__Work order__
Locate each line in the items below that contains the word "minimum", and copy those lines. Case counts.
*** Opening of Raw data ***
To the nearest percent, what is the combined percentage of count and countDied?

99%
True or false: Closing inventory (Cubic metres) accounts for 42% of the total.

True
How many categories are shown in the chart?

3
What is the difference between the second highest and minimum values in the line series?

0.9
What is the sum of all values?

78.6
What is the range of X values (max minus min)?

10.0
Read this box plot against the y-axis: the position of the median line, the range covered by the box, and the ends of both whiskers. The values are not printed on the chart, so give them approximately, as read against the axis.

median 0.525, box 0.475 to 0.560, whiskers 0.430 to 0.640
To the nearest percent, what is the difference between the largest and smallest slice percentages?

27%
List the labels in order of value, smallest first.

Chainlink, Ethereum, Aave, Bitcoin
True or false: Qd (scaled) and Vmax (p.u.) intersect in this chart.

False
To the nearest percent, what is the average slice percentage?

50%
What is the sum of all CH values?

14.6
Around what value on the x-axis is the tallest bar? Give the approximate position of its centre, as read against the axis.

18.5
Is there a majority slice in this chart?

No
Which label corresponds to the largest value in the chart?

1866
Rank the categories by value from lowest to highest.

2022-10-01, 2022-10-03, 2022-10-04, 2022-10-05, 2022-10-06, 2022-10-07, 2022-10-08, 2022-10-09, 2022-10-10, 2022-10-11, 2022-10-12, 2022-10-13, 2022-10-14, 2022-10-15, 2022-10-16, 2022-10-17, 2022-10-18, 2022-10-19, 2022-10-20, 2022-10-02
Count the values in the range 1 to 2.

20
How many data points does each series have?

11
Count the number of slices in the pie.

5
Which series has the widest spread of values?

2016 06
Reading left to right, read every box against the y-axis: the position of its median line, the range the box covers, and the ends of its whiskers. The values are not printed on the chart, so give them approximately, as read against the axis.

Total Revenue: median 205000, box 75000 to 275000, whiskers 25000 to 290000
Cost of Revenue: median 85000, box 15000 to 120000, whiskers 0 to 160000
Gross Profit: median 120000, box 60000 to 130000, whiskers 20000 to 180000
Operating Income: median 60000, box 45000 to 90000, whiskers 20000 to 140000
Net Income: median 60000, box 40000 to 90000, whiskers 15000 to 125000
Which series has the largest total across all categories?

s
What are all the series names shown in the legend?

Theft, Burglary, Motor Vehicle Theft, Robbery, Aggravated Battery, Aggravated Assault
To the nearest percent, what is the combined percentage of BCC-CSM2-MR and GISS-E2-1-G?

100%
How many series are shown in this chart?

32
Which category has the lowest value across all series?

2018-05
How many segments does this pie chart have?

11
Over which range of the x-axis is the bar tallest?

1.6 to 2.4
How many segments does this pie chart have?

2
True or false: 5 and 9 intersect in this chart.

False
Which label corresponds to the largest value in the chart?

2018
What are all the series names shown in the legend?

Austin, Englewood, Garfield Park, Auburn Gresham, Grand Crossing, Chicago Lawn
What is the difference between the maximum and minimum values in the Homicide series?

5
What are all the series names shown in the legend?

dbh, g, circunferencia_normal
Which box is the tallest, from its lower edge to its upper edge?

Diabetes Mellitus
*** Close of Raw data ***
__Answer below__
What is the difference between the second highest and minimum values in the line series?
What is the difference between the maximum and minimum values in the Homicide series?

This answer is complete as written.